EXTRACTED MATERIAL: Begin

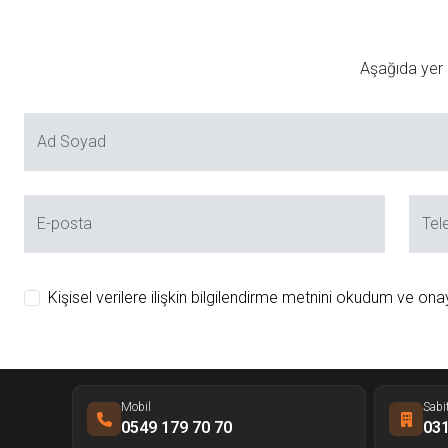
Aşağıda yer a
Ad Soyad
E-posta
Tel
Kişisel verilere ilişkin bilgilendirme metnini okudum ve ona
Mobil
Sabi
0549 179 70 70
031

EXTRACTED MATERIAL: End

WORK INSTRUCTION
Restate each record from above word for word, excluding any picture it holds.

EXPECTED ANSWER
Aşağıda yer a
Ad Soyad
E-posta
Tel
Kişisel verilere ilişkin bilgilendirme metnini okudum ve ona
Mobil
Sabi
0549 179 70 70
031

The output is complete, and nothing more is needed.